__What you are asked to do__
Print out the entries exactly, and include each one.

* * *

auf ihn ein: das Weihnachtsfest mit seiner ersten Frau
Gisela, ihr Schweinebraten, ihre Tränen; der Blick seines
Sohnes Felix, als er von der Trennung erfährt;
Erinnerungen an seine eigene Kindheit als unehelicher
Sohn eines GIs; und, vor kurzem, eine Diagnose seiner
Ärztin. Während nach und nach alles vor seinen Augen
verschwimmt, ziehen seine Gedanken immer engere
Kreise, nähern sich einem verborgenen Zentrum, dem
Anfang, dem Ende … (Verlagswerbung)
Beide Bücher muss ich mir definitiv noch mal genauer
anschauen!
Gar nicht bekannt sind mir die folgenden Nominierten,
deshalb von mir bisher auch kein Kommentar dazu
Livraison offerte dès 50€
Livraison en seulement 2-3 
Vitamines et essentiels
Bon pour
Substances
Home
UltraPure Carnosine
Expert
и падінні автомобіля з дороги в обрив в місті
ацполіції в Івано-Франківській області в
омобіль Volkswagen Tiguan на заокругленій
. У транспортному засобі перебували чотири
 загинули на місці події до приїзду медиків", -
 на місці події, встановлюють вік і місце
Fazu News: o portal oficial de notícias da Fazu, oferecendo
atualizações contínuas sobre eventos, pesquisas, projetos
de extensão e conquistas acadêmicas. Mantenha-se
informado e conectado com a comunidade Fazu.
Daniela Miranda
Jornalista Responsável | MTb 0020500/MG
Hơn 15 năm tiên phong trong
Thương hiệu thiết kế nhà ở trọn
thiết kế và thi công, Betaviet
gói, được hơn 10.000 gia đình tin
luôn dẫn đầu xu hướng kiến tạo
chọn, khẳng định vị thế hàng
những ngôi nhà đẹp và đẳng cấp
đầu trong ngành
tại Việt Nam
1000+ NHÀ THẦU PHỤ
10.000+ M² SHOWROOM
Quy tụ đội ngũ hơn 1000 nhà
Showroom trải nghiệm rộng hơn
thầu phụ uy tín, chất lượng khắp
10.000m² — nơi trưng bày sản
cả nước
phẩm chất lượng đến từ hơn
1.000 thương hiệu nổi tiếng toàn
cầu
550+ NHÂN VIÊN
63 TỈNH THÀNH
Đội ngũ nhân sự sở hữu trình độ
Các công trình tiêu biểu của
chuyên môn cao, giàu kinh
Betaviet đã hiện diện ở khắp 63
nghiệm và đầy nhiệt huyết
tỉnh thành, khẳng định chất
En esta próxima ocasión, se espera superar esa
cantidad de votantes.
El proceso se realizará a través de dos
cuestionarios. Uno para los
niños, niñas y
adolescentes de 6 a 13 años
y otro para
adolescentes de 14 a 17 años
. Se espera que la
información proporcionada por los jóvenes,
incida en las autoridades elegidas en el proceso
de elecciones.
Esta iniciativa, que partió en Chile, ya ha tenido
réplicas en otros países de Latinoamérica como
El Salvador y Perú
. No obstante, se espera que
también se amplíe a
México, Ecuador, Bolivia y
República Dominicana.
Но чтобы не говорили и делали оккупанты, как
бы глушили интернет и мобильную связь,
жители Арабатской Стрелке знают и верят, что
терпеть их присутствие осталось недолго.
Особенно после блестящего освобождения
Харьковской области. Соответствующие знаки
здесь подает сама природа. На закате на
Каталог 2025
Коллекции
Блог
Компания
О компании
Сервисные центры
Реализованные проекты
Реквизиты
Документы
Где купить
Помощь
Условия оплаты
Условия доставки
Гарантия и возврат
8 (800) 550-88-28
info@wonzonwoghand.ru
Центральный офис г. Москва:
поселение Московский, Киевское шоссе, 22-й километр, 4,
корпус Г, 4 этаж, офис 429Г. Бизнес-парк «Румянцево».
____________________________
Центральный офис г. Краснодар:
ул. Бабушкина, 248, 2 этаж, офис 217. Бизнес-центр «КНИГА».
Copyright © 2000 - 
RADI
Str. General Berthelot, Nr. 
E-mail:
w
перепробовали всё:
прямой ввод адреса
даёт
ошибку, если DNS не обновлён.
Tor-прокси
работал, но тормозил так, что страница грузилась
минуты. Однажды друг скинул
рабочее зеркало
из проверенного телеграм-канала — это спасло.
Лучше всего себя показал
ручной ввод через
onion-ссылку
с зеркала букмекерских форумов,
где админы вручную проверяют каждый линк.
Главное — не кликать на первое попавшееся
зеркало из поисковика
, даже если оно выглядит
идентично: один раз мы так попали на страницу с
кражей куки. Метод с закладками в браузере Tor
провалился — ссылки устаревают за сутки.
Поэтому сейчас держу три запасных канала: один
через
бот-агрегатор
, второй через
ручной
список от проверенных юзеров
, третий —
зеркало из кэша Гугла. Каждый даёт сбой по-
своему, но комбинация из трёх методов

* * *

__Exercise response__
auf ihn ein: das Weihnachtsfest mit seiner ersten Frau
Gisela, ihr Schweinebraten, ihre Tränen; der Blick seines
Sohnes Felix, als er von der Trennung erfährt;
Erinnerungen an seine eigene Kindheit als unehelicher
Sohn eines GIs; und, vor kurzem, eine Diagnose seiner
Ärztin. Während nach und nach alles vor seinen Augen
verschwimmt, ziehen seine Gedanken immer engere
Kreise, nähern sich einem verborgenen Zentrum, dem
Anfang, dem Ende … (Verlagswerbung)
Beide Bücher muss ich mir definitiv noch mal genauer
anschauen!
Gar nicht bekannt sind mir die folgenden Nominierten,
deshalb von mir bisher auch kein Kommentar dazu
Livraison offerte dès 50€
Livraison en seulement 2-3 
Vitamines et essentiels
Bon pour
Substances
Home
UltraPure Carnosine
Expert
и падінні автомобіля з дороги в обрив в місті
ацполіції в Івано-Франківській області в
омобіль Volkswagen Tiguan на заокругленій
. У транспортному засобі перебували чотири
 загинули на місці події до приїзду медиків", -
 на місці події, встановлюють вік і місце
Fazu News: o portal oficial de notícias da Fazu, oferecendo
atualizações contínuas sobre eventos, pesquisas, projetos
de extensão e conquistas acadêmicas. Mantenha-se
informado e conectado com a comunidade Fazu.
Daniela Miranda
Jornalista Responsável | MTb 0020500/MG
Hơn 15 năm tiên phong trong
Thương hiệu thiết kế nhà ở trọn
thiết kế và thi công, Betaviet
gói, được hơn 10.000 gia đình tin
luôn dẫn đầu xu hướng kiến tạo
chọn, khẳng định vị thế hàng
những ngôi nhà đẹp và đẳng cấp
đầu trong ngành
tại Việt Nam
1000+ NHÀ THẦU PHỤ
10.000+ M² SHOWROOM
Quy tụ đội ngũ hơn 1000 nhà
Showroom trải nghiệm rộng hơn
thầu phụ uy tín, chất lượng khắp
10.000m² — nơi trưng bày sản
cả nước
phẩm chất lượng đến từ hơn
1.000 thương hiệu nổi tiếng toàn
cầu
550+ NHÂN VIÊN
63 TỈNH THÀNH
Đội ngũ nhân sự sở hữu trình độ
Các công trình tiêu biểu của
chuyên môn cao, giàu kinh
Betaviet đã hiện diện ở khắp 63
nghiệm và đầy nhiệt huyết
tỉnh thành, khẳng định chất
En esta próxima ocasión, se espera superar esa
cantidad de votantes.
El proceso se realizará a través de dos
cuestionarios. Uno para los
niños, niñas y
adolescentes de 6 a 13 años
y otro para
adolescentes de 14 a 17 años
. Se espera que la
información proporcionada por los jóvenes,
incida en las autoridades elegidas en el proceso
de elecciones.
Esta iniciativa, que partió en Chile, ya ha tenido
réplicas en otros países de Latinoamérica como
El Salvador y Perú
. No obstante, se espera que
también se amplíe a
México, Ecuador, Bolivia y
República Dominicana.
Но чтобы не говорили и делали оккупанты, как
бы глушили интернет и мобильную связь,
жители Арабатской Стрелке знают и верят, что
терпеть их присутствие осталось недолго.
Особенно после блестящего освобождения
Харьковской области. Соответствующие знаки
здесь подает сама природа. На закате на
Каталог 2025
Коллекции
Блог
Компания
О компании
Сервисные центры
Реализованные проекты
Реквизиты
Документы
Где купить
Помощь
Условия оплаты
Условия доставки
Гарантия и возврат
8 (800) 550-88-28
info@wonzonwoghand.ru
Центральный офис г. Москва:
поселение Московский, Киевское шоссе, 22-й километр, 4,
корпус Г, 4 этаж, офис 429Г. Бизнес-парк «Румянцево».
____________________________
Центральный офис г. Краснодар:
ул. Бабушкина, 248, 2 этаж, офис 217. Бизнес-центр «КНИГА».
Copyright © 2000 - 
RADI
Str. General Berthelot, Nr. 
E-mail:
w
перепробовали всё:
прямой ввод адреса
даёт
ошибку, если DNS не обновлён.
Tor-прокси
работал, но тормозил так, что страница грузилась
минуты. Однажды друг скинул
рабочее зеркало
из проверенного телеграм-канала — это спасло.
Лучше всего себя показал
ручной ввод через
onion-ссылку
с зеркала букмекерских форумов,
где админы вручную проверяют каждый линк.
Главное — не кликать на первое попавшееся
зеркало из поисковика
, даже если оно выглядит
идентично: один раз мы так попали на страницу с
кражей куки. Метод с закладками в браузере Tor
провалился — ссылки устаревают за сутки.
Поэтому сейчас держу три запасных канала: один
через
бот-агрегатор
, второй через
ручной
список от проверенных юзеров
, третий —
зеркало из кэша Гугла. Каждый даёт сбой по-
своему, но комбинация из трёх методов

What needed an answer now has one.